The trip was amazing – I ate at restaurants without obsessing over the prices. I bought sexy leather Italian shoes. I had an in-room massage. I lived. Turns out, when we reach our 30s it’s not time to mourn.
I Understood the Fine Line between Being Adventurous and Acting a Fool
It is often claimed that people are the most adventurous in their 20s, but personally, I think that the real adventure hits you later.
I remember myself in my 20s: what passed for adventure was a series of bad decisions that are only funny now because I’ve lived to tell the tales. I wasn’t adventurous; I was reckless. This is not a reflection of everyone in his or her 20s, but this was definitely the case for me.
Now, I find myself fearless in ways I never was in my 20s:
– I travel solo – I would have been too insecure to do that earlier in life.
– I’m more open to challenging myself.
– I say “yes” more often to opportunities for growth than in the past.
– I find myself taking risks to broaden my horizons.

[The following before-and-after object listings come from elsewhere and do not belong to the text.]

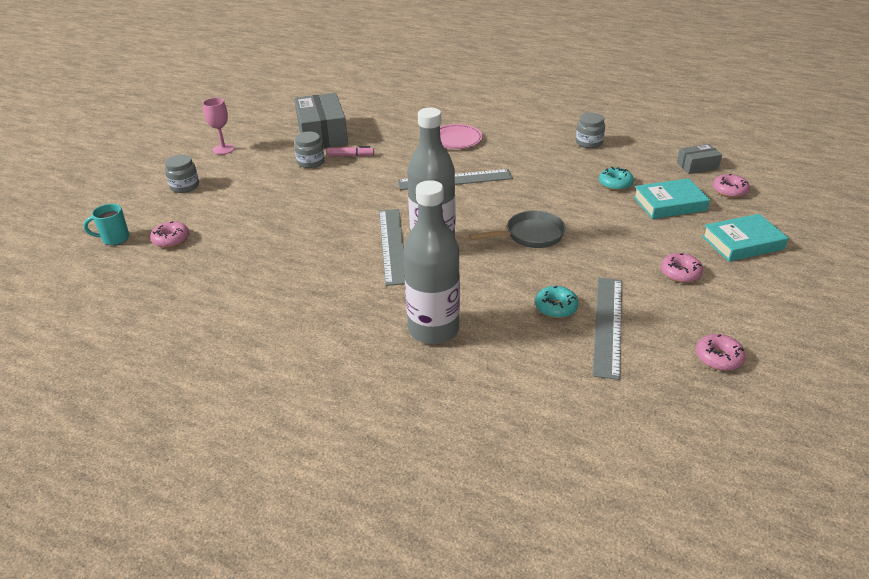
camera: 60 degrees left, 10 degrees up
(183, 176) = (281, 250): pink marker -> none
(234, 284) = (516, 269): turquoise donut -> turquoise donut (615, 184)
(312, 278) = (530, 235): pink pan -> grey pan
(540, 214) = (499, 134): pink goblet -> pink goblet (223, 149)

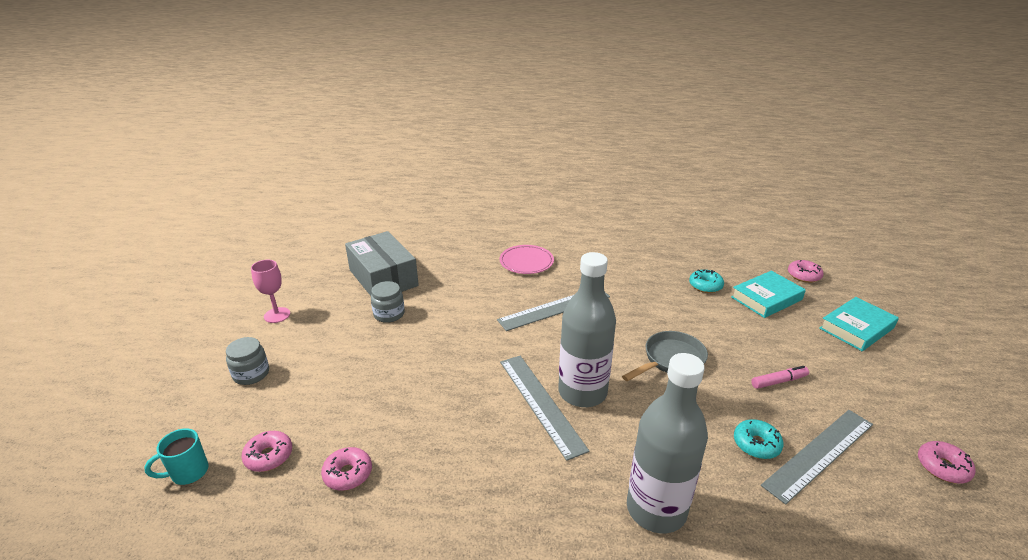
camera: 20 degrees left, 5 degrees down
(350, 156) = (429, 299): pink marker -> pink marker (778, 381)
(589, 142) = (651, 246): grey jar -> none
(608, 325) = (819, 454): grey ruler -> grey ruler turned 60 degrees clockwise
(680, 273) = (833, 374): pink donut -> pink donut (348, 474)
(697, 166) = (758, 255): grey box -> none

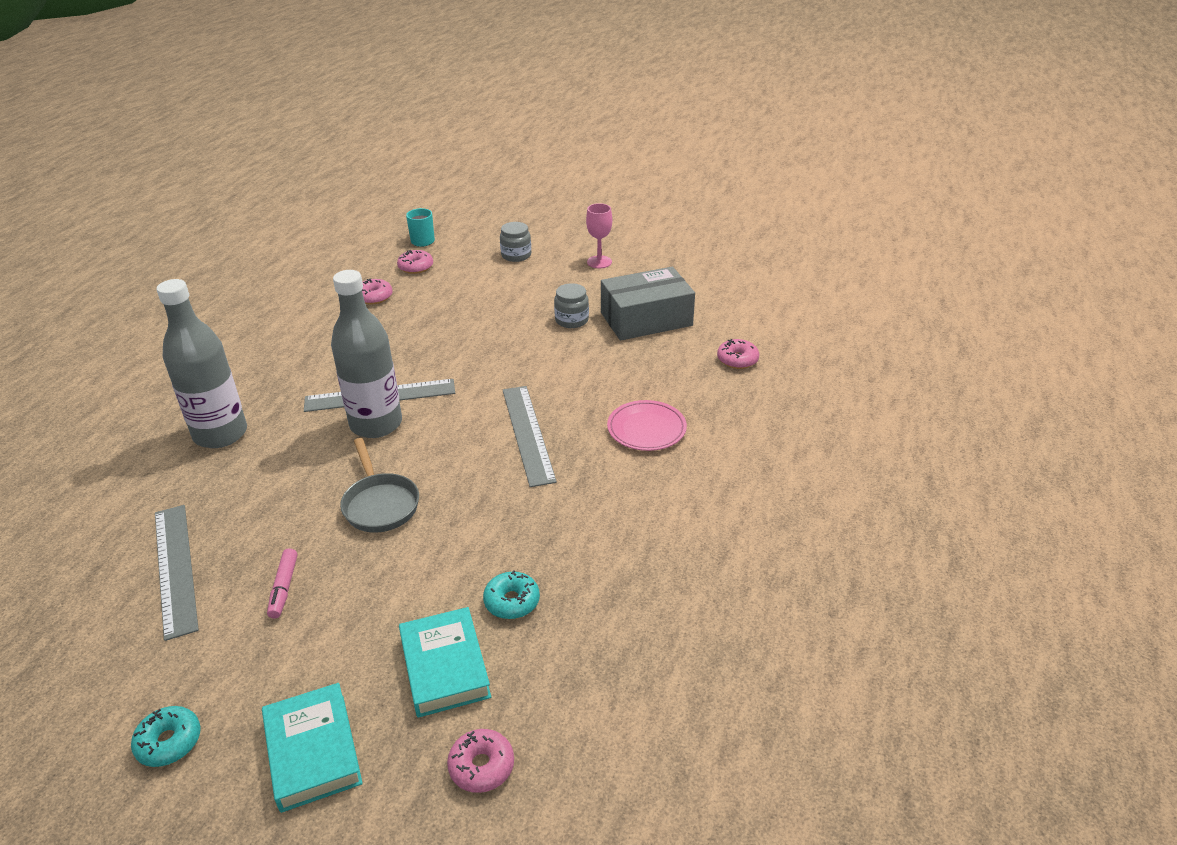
camera: 105 degrees right, 5 degrees up
(756, 444) = (224, 524): turquoise donut -> turquoise donut (169, 742)
(942, 467) = (72, 669): pink donut -> pink donut (737, 360)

A perfect example is my spontaneous trip to Bangkok. Thailand was a place I would have never thought to visit before, but then I had to ask the question: why not? When I couldn’t come up with one good reason not to go, I booked my ticket and I travelled all over the country.

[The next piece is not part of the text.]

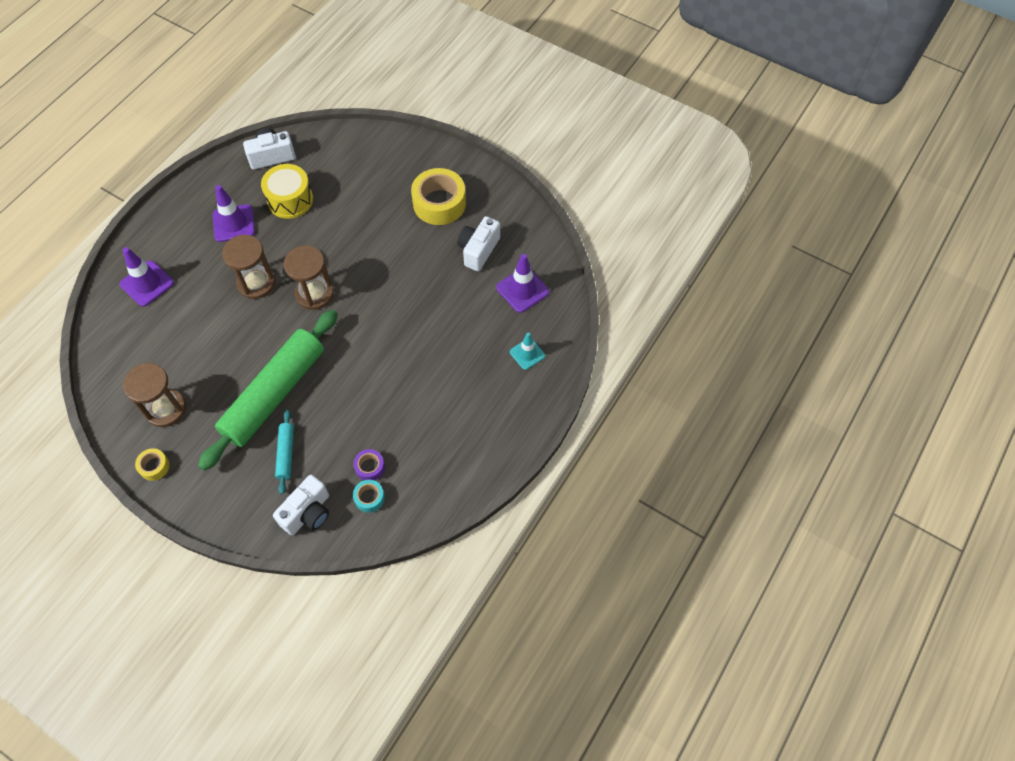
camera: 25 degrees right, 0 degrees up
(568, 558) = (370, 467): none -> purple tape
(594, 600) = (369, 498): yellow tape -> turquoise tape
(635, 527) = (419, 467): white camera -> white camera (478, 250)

Although I was open to trying new things, I was thoughtful about my choices: no to street food and yes to nice hotels. I took myself on an adventure, and it was absolutely worth every moment.
I Became Comfortable Travelling Alone
Solo travel was a big transition for me when I turned 30. I always found myself having similar schedules with my group of friends in my 20s. When we were in college, we had summers off and there was always spring break. I had a never-ending list of travel buddies.
But when I entered my 30s, travelling in groups became more of a hassle.
I had to make a decision. I could either wait to find an official travel partner, or I could learn to travel by myself. As someone who travels at least 12 times a year, the answer was obvious.
I had to learn to go alone.
I took my first solo trip to Europe at 30, and it was a fulfilling experience. I had my first taste of freedom, and I never looked back! Now I solo travel at least twice a year.
Travelling alone became a joy once I recognised all the benefits that came with it. The anxiety of dining by myself quickly passed as I realised that solo women travellers are often given more attention by hotel and waitstaff.
Instead of feeling obligated to do activities and to see the sights that my travel buddy may have wanted, I was free to create an itinerary just for me.
I wandered the cities at my own pace. I found myself enjoying the simplicity of dining alone. I explored quirky sites, which I would have felt pressured to ignore if I had been travelling with another person.
The other realization that I had about solo travel is that while you may start a journey alone, it rarely stays that way. I have made friends on solo trips with whom I still keep in touch.
Travel Became a Way to Reconnect
As mentioned above, it really does become more difficult to travel in groups during your 30s. Although this may be true, you may also find that the only time to catch up with your friends is when you all travel together.
While it is ironic, you eventually realise that all of your best friends tend to be scattered across the country, and in my case, scattered across the globe. We also find ourselves in different life situations. Some of my closest friends are married, others have children, and certain friends have moved abroad.
With all of the distance and time between us, gone are the days of grabbing dinner and a movie with my best friends. Instead, I find myself seeing my closest friends once a year when we travel together. Finding the time to see eachother can be tough, but when you add a beautiful destination into the mix, it makes it all worth it. A tropical destination becomes the backdrop by which we reconnect.
Travelling in my 30s has provided me an immense wealth of opportunities to grow and to embrace the world. So, I challenge you to do the same. Celebrate 30 years of life, and travel your hearts out!
Have you experienced a similar feeling in your 30s?